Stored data
--- START ---
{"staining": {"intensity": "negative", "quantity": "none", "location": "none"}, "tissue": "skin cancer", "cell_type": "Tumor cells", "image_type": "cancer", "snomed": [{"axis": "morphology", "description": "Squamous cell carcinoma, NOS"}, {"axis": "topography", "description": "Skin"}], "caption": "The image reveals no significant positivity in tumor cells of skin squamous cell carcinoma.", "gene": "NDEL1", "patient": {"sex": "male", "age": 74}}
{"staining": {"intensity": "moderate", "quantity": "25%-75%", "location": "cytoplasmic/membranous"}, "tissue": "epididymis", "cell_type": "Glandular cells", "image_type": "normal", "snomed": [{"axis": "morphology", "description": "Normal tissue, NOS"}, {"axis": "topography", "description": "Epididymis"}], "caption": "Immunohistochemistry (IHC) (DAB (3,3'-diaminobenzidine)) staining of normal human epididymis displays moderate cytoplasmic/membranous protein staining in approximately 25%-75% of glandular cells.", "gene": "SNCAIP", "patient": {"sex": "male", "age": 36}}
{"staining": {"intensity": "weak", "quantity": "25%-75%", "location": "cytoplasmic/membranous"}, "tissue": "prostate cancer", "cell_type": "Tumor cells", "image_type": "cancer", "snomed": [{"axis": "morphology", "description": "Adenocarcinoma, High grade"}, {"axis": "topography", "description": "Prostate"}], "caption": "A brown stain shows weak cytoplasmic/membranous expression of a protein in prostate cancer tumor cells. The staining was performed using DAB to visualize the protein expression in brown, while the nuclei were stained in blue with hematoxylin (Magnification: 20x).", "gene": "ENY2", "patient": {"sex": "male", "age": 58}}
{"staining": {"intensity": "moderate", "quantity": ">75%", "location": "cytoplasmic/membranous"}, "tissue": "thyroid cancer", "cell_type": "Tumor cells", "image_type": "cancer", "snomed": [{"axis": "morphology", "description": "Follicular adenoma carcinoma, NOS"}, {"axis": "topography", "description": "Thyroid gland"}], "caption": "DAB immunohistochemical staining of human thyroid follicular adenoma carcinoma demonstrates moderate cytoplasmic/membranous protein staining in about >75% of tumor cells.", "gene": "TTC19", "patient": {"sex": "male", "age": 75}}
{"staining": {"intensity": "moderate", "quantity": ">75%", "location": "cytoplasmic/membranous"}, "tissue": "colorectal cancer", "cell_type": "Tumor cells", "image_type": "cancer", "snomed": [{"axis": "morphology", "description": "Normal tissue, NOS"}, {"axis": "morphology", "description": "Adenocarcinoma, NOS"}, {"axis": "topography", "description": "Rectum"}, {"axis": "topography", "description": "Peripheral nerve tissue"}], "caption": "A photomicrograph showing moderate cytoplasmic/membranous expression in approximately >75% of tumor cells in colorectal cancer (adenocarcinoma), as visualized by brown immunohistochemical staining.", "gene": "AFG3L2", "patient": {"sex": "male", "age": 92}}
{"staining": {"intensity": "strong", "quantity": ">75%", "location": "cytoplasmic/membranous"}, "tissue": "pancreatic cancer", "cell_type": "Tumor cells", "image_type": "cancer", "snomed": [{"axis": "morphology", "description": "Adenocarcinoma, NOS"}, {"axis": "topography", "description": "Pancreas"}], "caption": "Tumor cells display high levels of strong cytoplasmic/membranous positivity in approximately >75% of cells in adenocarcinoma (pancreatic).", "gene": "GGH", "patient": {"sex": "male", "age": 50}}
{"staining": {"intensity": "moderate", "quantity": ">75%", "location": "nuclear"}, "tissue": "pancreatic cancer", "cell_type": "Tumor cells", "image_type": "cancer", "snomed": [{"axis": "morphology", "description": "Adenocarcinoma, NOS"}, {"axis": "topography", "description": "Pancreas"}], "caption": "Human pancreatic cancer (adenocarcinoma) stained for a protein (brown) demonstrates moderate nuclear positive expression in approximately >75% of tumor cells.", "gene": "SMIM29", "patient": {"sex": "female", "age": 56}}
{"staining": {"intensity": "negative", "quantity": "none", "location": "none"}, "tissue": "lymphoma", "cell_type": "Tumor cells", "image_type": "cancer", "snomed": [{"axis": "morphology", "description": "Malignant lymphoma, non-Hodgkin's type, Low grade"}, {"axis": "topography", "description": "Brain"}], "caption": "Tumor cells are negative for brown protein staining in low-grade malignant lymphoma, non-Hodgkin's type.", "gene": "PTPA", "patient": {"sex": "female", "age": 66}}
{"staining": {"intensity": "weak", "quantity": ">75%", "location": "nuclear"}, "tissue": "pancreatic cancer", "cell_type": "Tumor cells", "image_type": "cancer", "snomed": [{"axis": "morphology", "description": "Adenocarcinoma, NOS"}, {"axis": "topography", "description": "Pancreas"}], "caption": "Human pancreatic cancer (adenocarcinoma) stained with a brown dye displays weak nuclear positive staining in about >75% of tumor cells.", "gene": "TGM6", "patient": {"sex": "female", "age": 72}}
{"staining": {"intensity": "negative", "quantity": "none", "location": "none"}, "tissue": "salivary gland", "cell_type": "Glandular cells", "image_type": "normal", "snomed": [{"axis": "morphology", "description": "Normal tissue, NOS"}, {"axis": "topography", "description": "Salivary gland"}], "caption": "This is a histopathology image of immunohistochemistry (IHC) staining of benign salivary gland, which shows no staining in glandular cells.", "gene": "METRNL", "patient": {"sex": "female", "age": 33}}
--- END ---
In your response, give all the records again with nothing altered.

SOLVED PROBLEM =
{"staining": {"intensity": "negative", "quantity": "none", "location": "none"}, "tissue": "skin cancer", "cell_type": "Tumor cells", "image_type": "cancer", "snomed": [{"axis": "morphology", "description": "Squamous cell carcinoma, NOS"}, {"axis": "topography", "description": "Skin"}], "caption": "The image reveals no significant positivity in tumor cells of skin squamous cell carcinoma.", "gene": "NDEL1", "patient": {"sex": "male", "age": 74}}
{"staining": {"intensity": "moderate", "quantity": "25%-75%", "location": "cytoplasmic/membranous"}, "tissue": "epididymis", "cell_type": "Glandular cells", "image_type": "normal", "snomed": [{"axis": "morphology", "description": "Normal tissue, NOS"}, {"axis": "topography", "description": "Epididymis"}], "caption": "Immunohistochemistry (IHC) (DAB (3,3'-diaminobenzidine)) staining of normal human epididymis displays moderate cytoplasmic/membranous protein staining in approximately 25%-75% of glandular cells.", "gene": "SNCAIP", "patient": {"sex": "male", "age": 36}}
{"staining": {"intensity": "weak", "quantity": "25%-75%", "location": "cytoplasmic/membranous"}, "tissue": "prostate cancer", "cell_type": "Tumor cells", "image_type": "cancer", "snomed": [{"axis": "morphology", "description": "Adenocarcinoma, High grade"}, {"axis": "topography", "description": "Prostate"}], "caption": "A brown stain shows weak cytoplasmic/membranous expression of a protein in prostate cancer tumor cells. The staining was performed using DAB to visualize the protein expression in brown, while the nuclei were stained in blue with hematoxylin (Magnification: 20x).", "gene": "ENY2", "patient": {"sex": "male", "age": 58}}
{"staining": {"intensity": "moderate", "quantity": ">75%", "location": "cytoplasmic/membranous"}, "tissue": "thyroid cancer", "cell_type": "Tumor cells", "image_type": "cancer", "snomed": [{"axis": "morphology", "description": "Follicular adenoma carcinoma, NOS"}, {"axis": "topography", "description": "Thyroid gland"}], "caption": "DAB immunohistochemical staining of human thyroid follicular adenoma carcinoma demonstrates moderate cytoplasmic/membranous protein staining in about >75% of tumor cells.", "gene": "TTC19", "patient": {"sex": "male", "age": 75}}
{"staining": {"intensity": "moderate", "quantity": ">75%", "location": "cytoplasmic/membranous"}, "tissue": "colorectal cancer", "cell_type": "Tumor cells", "image_type": "cancer", "snomed": [{"axis": "morphology", "description": "Normal tissue, NOS"}, {"axis": "morphology", "description": "Adenocarcinoma, NOS"}, {"axis": "topography", "description": "Rectum"}, {"axis": "topography", "description": "Peripheral nerve tissue"}], "caption": "A photomicrograph showing moderate cytoplasmic/membranous expression in approximately >75% of tumor cells in colorectal cancer (adenocarcinoma), as visualized by brown immunohistochemical staining.", "gene": "AFG3L2", "patient": {"sex": "male", "age": 92}}
{"staining": {"intensity": "strong", "quantity": ">75%", "location": "cytoplasmic/membranous"}, "tissue": "pancreatic cancer", "cell_type": "Tumor cells", "image_type": "cancer", "snomed": [{"axis": "morphology", "description": "Adenocarcinoma, NOS"}, {"axis": "topography", "description": "Pancreas"}], "caption": "Tumor cells display high levels of strong cytoplasmic/membranous positivity in approximately >75% of cells in adenocarcinoma (pancreatic).", "gene": "GGH", "patient": {"sex": "male", "age": 50}}
{"staining": {"intensity": "moderate", "quantity": ">75%", "location": "nuclear"}, "tissue": "pancreatic cancer", "cell_type": "Tumor cells", "image_type": "cancer", "snomed": [{"axis": "morphology", "description": "Adenocarcinoma, NOS"}, {"axis": "topography", "description": "Pancreas"}], "caption": "Human pancreatic cancer (adenocarcinoma) stained for a protein (brown) demonstrates moderate nuclear positive expression in approximately >75% of tumor cells.", "gene": "SMIM29", "patient": {"sex": "female", "age": 56}}
{"staining": {"intensity": "negative", "quantity": "none", "location": "none"}, "tissue": "lymphoma", "cell_type": "Tumor cells", "image_type": "cancer", "snomed": [{"axis": "morphology", "description": "Malignant lymphoma, non-Hodgkin's type, Low grade"}, {"axis": "topography", "description": "Brain"}], "caption": "Tumor cells are negative for brown protein staining in low-grade malignant lymphoma, non-Hodgkin's type.", "gene": "PTPA", "patient": {"sex": "female", "age": 66}}
{"staining": {"intensity": "weak", "quantity": ">75%", "location": "nuclear"}, "tissue": "pancreatic cancer", "cell_type": "Tumor cells", "image_type": "cancer", "snomed": [{"axis": "morphology", "description": "Adenocarcinoma, NOS"}, {"axis": "topography", "description": "Pancreas"}], "caption": "Human pancreatic cancer (adenocarcinoma) stained with a brown dye displays weak nuclear positive staining in about >75% of tumor cells.", "gene": "TGM6", "patient": {"sex": "female", "age": 72}}
{"staining": {"intensity": "negative", "quantity": "none", "location": "none"}, "tissue": "salivary gland", "cell_type": "Glandular cells", "image_type": "normal", "snomed": [{"axis": "morphology", "description": "Normal tissue, NOS"}, {"axis": "topography", "description": "Salivary gland"}], "caption": "This is a histopathology image of immunohistochemistry (IHC) staining of benign salivary gland, which shows no staining in glandular cells.", "gene": "METRNL", "patient": {"sex": "female", "age": 33}}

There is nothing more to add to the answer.